In this paper, we proposed a mobile video streaming scheme to reduce energy consumption and bandwidth usage in an LTE network. A prediction model of the user watching state was developed using machine learning, considering the influence of the user’s physical environment on user behavior. Afterwards, a download algorithm was introduced based on the UE running mode in the LTE system. The download strategies were adjusted according to the user watching state. When the state was stable, the UE running mode was LTE-IDLE for as long as possible to save energy, and the ON-OFF streaming strategy was used. When the state was unstable, the skip/quit operations occurred. The bitrate streaming strategy was used to minimize the download of unused data. The scheme was implemented in the VLC player on the Android platform, and the performance of the scheme was compared with that of the existing methods under three scenarios of video watching. The experimental results showed that our method was effective and performed best when the user touched the screen frequently.

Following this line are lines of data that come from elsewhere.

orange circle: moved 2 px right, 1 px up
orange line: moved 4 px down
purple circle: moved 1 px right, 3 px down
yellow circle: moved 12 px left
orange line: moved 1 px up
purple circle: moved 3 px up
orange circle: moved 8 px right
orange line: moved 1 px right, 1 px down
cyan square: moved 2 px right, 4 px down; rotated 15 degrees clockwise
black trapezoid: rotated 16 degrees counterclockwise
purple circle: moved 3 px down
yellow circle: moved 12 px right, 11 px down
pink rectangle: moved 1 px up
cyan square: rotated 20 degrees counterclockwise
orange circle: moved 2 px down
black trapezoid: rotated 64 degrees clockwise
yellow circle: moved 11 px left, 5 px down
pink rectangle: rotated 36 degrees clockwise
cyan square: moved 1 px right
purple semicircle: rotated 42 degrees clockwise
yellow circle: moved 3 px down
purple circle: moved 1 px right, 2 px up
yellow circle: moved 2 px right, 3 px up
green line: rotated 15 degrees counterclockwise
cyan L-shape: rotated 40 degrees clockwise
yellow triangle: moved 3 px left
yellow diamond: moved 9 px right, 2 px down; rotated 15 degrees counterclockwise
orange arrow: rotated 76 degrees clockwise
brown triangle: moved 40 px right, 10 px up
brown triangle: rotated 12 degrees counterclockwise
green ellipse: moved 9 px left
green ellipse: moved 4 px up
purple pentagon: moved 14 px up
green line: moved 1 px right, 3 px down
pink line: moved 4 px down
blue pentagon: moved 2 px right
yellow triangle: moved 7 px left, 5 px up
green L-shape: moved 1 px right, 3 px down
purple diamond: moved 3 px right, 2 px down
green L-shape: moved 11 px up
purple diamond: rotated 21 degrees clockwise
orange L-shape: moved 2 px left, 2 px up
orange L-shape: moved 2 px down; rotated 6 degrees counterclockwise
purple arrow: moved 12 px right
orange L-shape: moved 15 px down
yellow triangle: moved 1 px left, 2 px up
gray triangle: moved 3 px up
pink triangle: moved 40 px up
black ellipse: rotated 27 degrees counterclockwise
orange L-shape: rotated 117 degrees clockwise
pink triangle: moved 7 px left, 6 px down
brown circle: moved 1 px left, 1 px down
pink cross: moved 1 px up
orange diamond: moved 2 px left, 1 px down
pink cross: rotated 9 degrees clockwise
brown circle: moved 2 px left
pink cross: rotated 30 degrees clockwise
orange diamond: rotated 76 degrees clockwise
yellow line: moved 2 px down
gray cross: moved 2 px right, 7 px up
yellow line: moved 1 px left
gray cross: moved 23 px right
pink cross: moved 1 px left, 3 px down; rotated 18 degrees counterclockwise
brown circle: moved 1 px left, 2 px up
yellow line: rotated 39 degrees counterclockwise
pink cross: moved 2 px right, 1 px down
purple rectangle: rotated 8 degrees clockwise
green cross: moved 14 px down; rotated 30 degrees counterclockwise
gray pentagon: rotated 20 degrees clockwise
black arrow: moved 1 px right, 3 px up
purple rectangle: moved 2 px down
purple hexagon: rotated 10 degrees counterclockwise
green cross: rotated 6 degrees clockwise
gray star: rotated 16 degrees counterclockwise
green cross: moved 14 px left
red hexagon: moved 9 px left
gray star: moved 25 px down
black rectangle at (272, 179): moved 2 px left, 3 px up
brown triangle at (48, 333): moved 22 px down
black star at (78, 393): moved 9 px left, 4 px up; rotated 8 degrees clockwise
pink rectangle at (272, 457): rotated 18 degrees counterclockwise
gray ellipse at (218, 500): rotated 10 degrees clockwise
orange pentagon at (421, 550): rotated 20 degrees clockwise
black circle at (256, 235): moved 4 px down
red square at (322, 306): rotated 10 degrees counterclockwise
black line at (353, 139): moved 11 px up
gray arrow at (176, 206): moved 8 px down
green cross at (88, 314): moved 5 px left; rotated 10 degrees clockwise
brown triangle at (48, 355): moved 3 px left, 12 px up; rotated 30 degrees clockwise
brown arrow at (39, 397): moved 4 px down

Considering the physical environment, this paper studied on-demand downloading of online video data, mainly concerning MP4 file transfer under the HTTP/1.1 protocol, in which data are actively requested according to user’s needs. Recently, delivery-level research on HAS over HTTP/2 has received increasing attention. Switching between the ON-OFF streaming strategy and the bitrate streaming strategy is also suitable for HTTP/2-based adaptive streaming. The switching strategy can be applied to the dynamic server push strategy to determine the push number of HTTP/2-based adaptive streaming. Therefore, future research will focus on how to provide cost-effective HTTP/2-based adaptive streaming through the environment-aware watching state prediction. In the meantime, detailed video information affecting user’s viewing state prediction, such as the way of video production, the difficulty of video courseware, and the chroma characteristics of the video, was not taken into account in our research. It can be analyzed and added in the follow-up study to achieve more accurate user watching state prediction.